• DOCUMENT PASSAGE:

Representatives from 93 countries are attending the 14th regional seminar of the Organisation for Economic Cooperation and Development (OECD) and Asian Development Bank (ADB) Anti-Corruption initiative for Asia and Pacific themed “Development with Values: Social Fence against Corruption”.

Members said that degeneration in moral values is the main cause of corruption. As communities, societies, and nations evolve, values continuously shape future humanity at large. Corruption has become the root problems in the societies, representatives said.

Corruption in the Asia-Pacific region continues to erode public trusts, and undermine rule of law and divert valuable development funds. It continues to make headlines, especially in this region, representatives said.

ADB’s head of anti-corruption and integrity office, Clare Wee said: “This has prompted the question if the region has stalled its efforts to fight corruption.” She added that Sustainable Development Goals include new targets to substantially reduce corruption and bribery in all their forms. “The goals are new and stronger call to action,”

Global partnerships have gained momentum in fighting corruption since 2011.

A problem with the region is that tax evasion has become a global concern and the Panama Papers have revealed such  issues.

“More efforts are needed to implement reforms on tax integrity and transparency in the region,” Clare Wee said.

Lack of tax integrity and a culture of tax secrecy and evasion increase the risk of corruption, she added. Governments need far more tax-generated resources and domestic mobilisation is important for all the countries in this region including Bhutan.

OECD’s secretary general Angel Gurria said that corruption is the biggest systemic threat facing the economies and societies in Asia and Pacific countries.

“Corruption exacerbates inequalities, erodes trusts, distorts markets, and raises the cost of doing business,” he said.

In contrast, he said, a culture of integrity brings great benefits making economies more productive, public sector more efficient, societies and economies more intensive, and the institutions more trustworthy.

He said that integrity, therefore, is a major component of Gross National Happiness.

Enhancing the effectiveness and independence of anti-corruption agencies and other criminal enforcement agencies is another critical challenge being faced today.

Lyonhoen Tshering Tobgay delivered the key note address. He said despite all check and balance measures Bhutan  still has to be careful.

Anti-Corruption Commission’s chairperson, Kinley Yangzom, said that Bhutan has earned good reputation both within and outside the country for efforts against corruption.

Bhutan today ranks 27th out of 168 countries in the Transparency International Corruption Perception index 2015.

“Our goal is to improve the ranking to 20th by 2020 which appears to be a daunting task,” said Kinley Yangzom.

However, she said that there exists political will at the highest level and the inspiration from the anti-corruption champion His Majesty The King.

She said the theme was appropriate for Bhutan given its development policy of Gross National Happiness.

The governments in Asia-Pacific in 1999 resolved to cooperate in the fight against corruption by launching the Anti-Corruption Initiative for Asia-Pacific under the joint leadership of the ADB and the OECD.

Bhutan became a member of the initiative in September 2007 as its 28th member. As of today, there are 31 member countries.

• GIVEN ENTRIES:
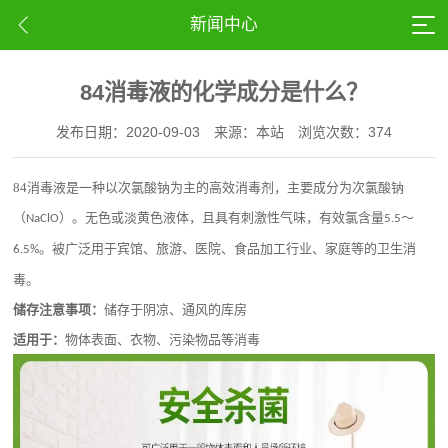
新闻中心
84消毒液的化学成分是什么？
发布日期：2020-09-03
来源：本站
浏览次数：374
84
消毒液是一种以次氯酸钠为主的高效消毒剂，主要成分为次氯酸钠
（
）。无色或淡黄色液体，且具有刺激性气味，有效氯含量
～
NaClO
5.5
。被广泛用于宾馆、旅游、医院、食品加工行业、家庭等的卫生消
6.5%
毒。
储存注意事项：
储存于阴凉、通风的库房
适用于：
物体表面、衣物、污染物品等消毒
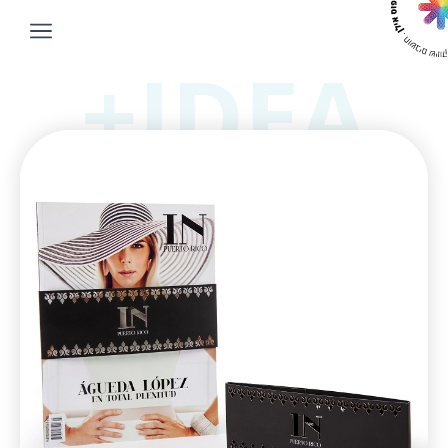
IDEA+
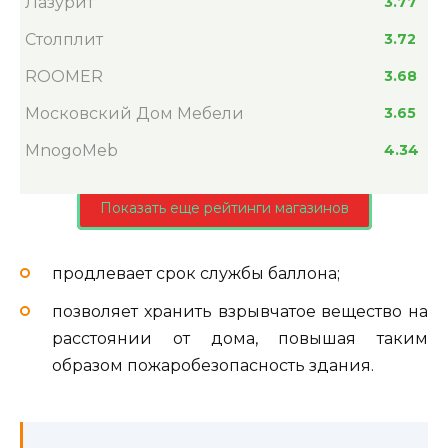
Лазурит
3.77
Столплит
3.72
ROOMER
3.68
Московский Дом Мебели
3.65
MnogoMeb
4.34
Показать еще рейтинги магазинов
продлевает срок службы баллона;
позволяет хранить взрывчатое вещество на
расстоянии от дома, повышая таким
образом пожаробезопасность здания.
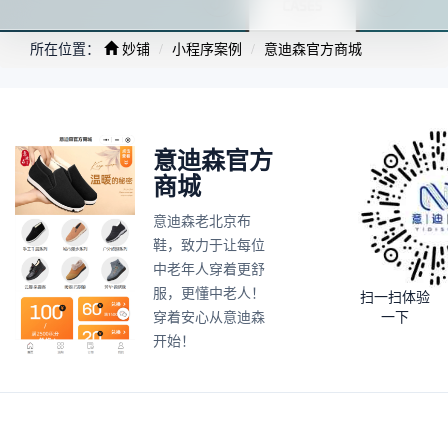
所在位置：
妙铺
小程序案例
意迪森官方商城
意迪森官方
商城
意迪森老北京布
鞋，致力于让每位
中老年人穿着更舒
服，更懂中老人！
扫一扫体验
穿着安心从意迪森
一下
开始！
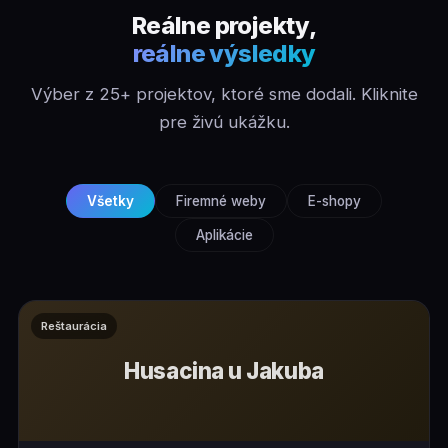
Reálne projekty,
reálne výsledky
Výber z 25+ projektov, ktoré sme dodali. Kliknite
pre živú ukážku.
Všetky
Firemné weby
E-shopy
Aplikácie
Reštaurácia
Husacina u Jakuba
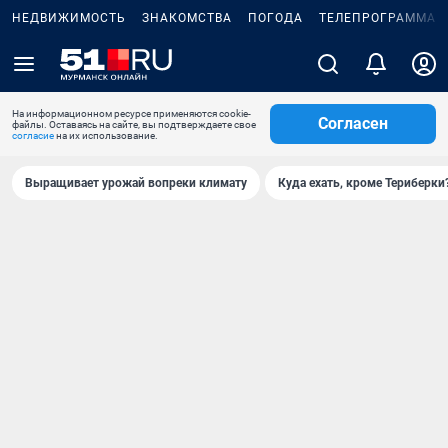
НЕДВИЖИМОСТЬ
ЗНАКОМСТВА
ПОГОДА
ТЕЛЕПРОГРАММА
На информационном ресурсе применяются cookie-
Согласен
файлы. Оставаясь на сайте, вы подтверждаете свое
согласие
на их использование.
Выращивает урожай вопреки климату
Куда ехать, кроме Териберки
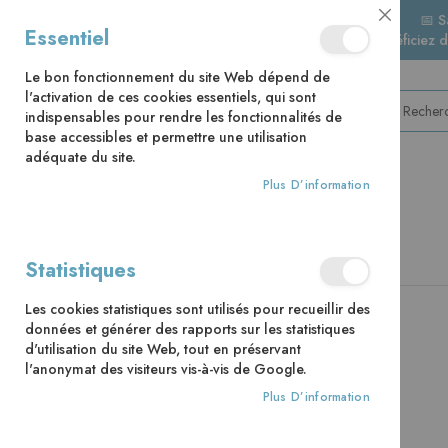
📅 S
Close
Essentiel
🚚 Bénéficiez 
Cookie
Bar
Le bon fonctionnement du site Web dépend de
l'activation de ces cookies essentiels, qui sont
indispensables pour rendre les fonctionnalités de
base accessibles et permettre une utilisation
adéquate du site.
Plus D’information
CATÉGORIES
Accueil
Prier avec les saints en famille
Statistiques
Skip
Les cookies statistiques sont utilisés pour recueillir des
to
données et générer des rapports sur les statistiques
the
d'utilisation du site Web, tout en préservant
end
l'anonymat des visiteurs vis-à-vis de Google.
of
the
Plus D’information
images
gallery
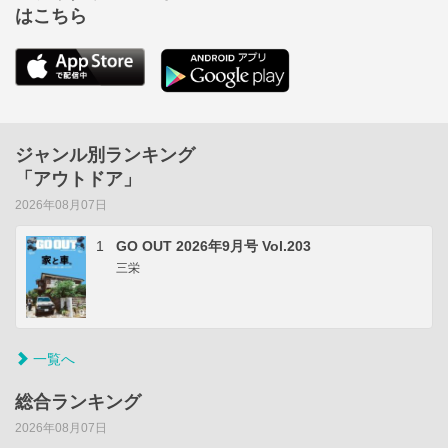
はこちら
ジャンル別ランキング
「アウトドア」
2026年08月07日
1
GO OUT 2026年9月号 Vol.203
三栄
一覧へ
総合ランキング
2026年08月07日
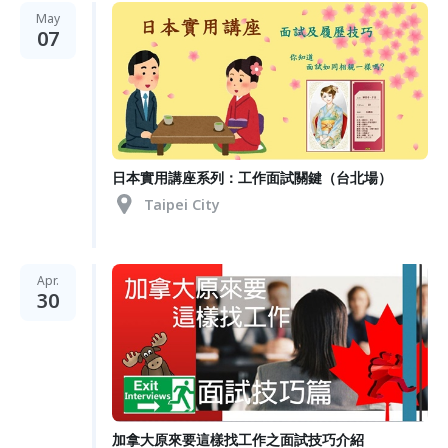
May
07
日本實用講座系列：工作面試關鍵（台北場）
Taipei City
Apr.
30
加拿大原來要這樣找工作之面試技巧介紹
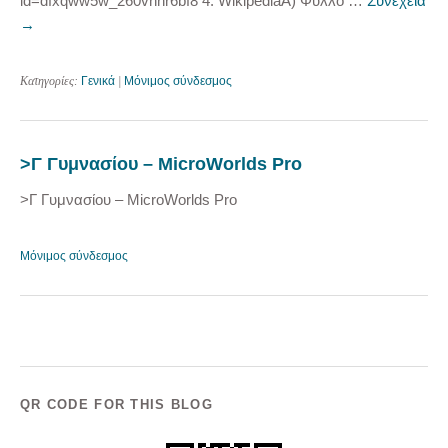
id=dfxqww5w_260vnnr6bf8 4. WikipediaA) Φύλλο …
Συνέχεια
→
Κατηγορίες:
Γενικά
|
Μόνιμος σύνδεσμος
>Γ Γυμνασίου – MicroWorlds Pro
>Γ Γυμνασίου – MicroWorlds Pro
Μόνιμος σύνδεσμος
QR CODE FOR THIS BLOG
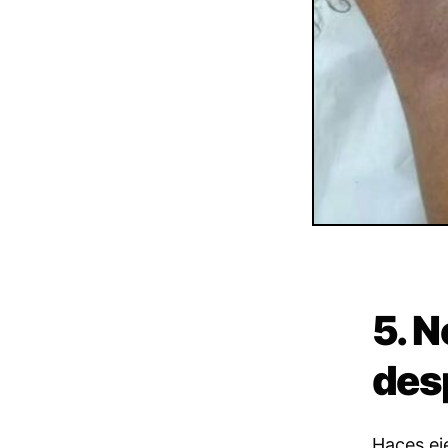
5. N
des
Haces ej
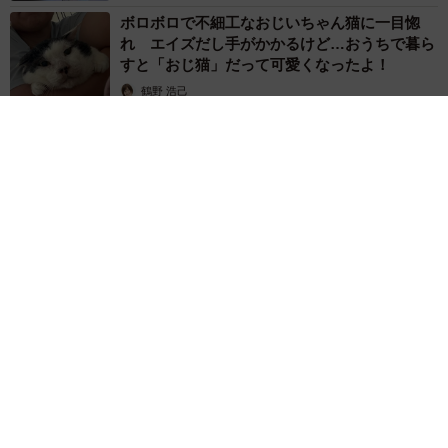
ボロボロで不細工なおじいちゃん猫に一目惚
れ エイズだし手がかかるけど…おうちで暮ら
すと「おじ猫」だって可愛くなったよ！
鶴野 浩己
2026.08.08
「夏休みはたくさん働いてほしい」と職場から頼まれた高2息
子 バイトで稼ぎすぎると扶養を外れて税金や保険料が上が
る？【FPが解説】
もくもくライターズ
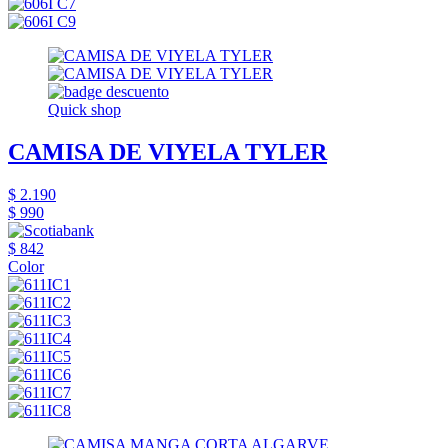
Quick shop
CAMISA DE VIYELA TYLER
$ 2.190
$ 990
$ 842
Color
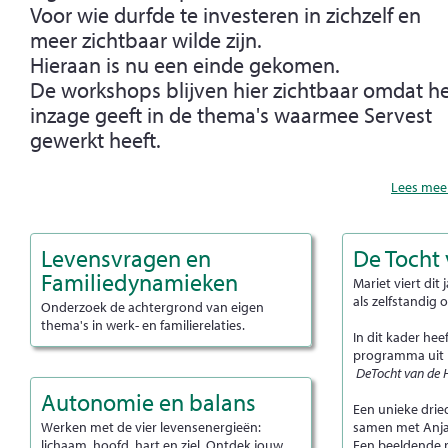
Voor wie durfde te investeren in zichzelf en
meer zichtbaar wilde zijn.
Hieraan is nu een einde gekomen.
De workshops blijven hier zichtbaar omdat h
inzage geeft in de thema's waarmee Servest
gewerkt heeft.
Lees meer
Levensvragen en
De Tocht
Familiedynamieken
Mariet viert dit 
als zelfstandig
Onderzoek de achtergrond van eigen
thema's in werk- en familierelaties.
In dit kader hee
programma uit 
DeTocht van de H
Autonomie en balans
Een unieke drie
Werken met de vier levensenergieën:
samen met Anja 
lichaam, hoofd, hart en ziel. Ontdek jouw
Een beeldende r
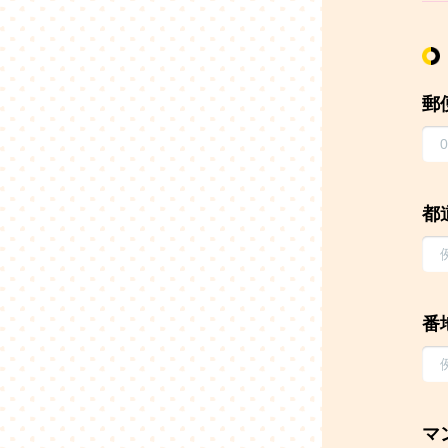
郵
都
番
マ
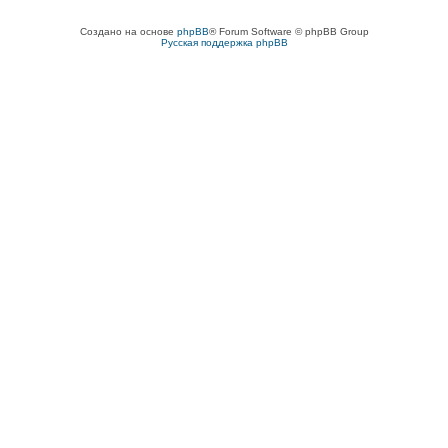
Создано на основе
phpBB
® Forum Software © phpBB Group
Русская поддержка phpBB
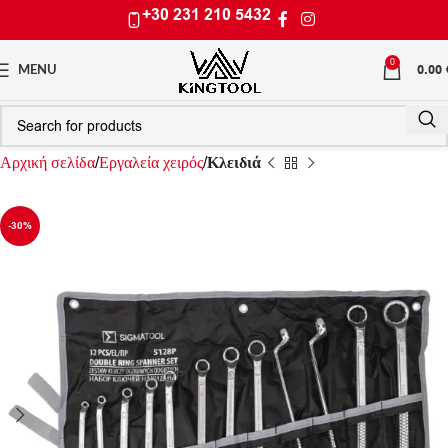
+30 231 210 5432
0
0.00
MENU
Αρχική σελίδα
Εργαλεία χειρός
Κλειδιά
-30%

• PARTS OF THE EXERCISE:
1) Copy the anti-corruption seminar article starting at "Anti-Corruption Commission’s chairperson, Kinley" and ending at "efforts against corruption.", and swap "chairperson" for "chair".
2) How many lines of the listing contain the string "cookies", with case counting? Reply with the number only.
The listing has no connection to the article about the anti-corruption seminar.

• SOLUTIONS BELOW:
1)
Anti-Corruption Commission’s chair, Kinley Yangzom, said that Bhutan has earned good reputation both within and outside the country for efforts against corruption.

2) 2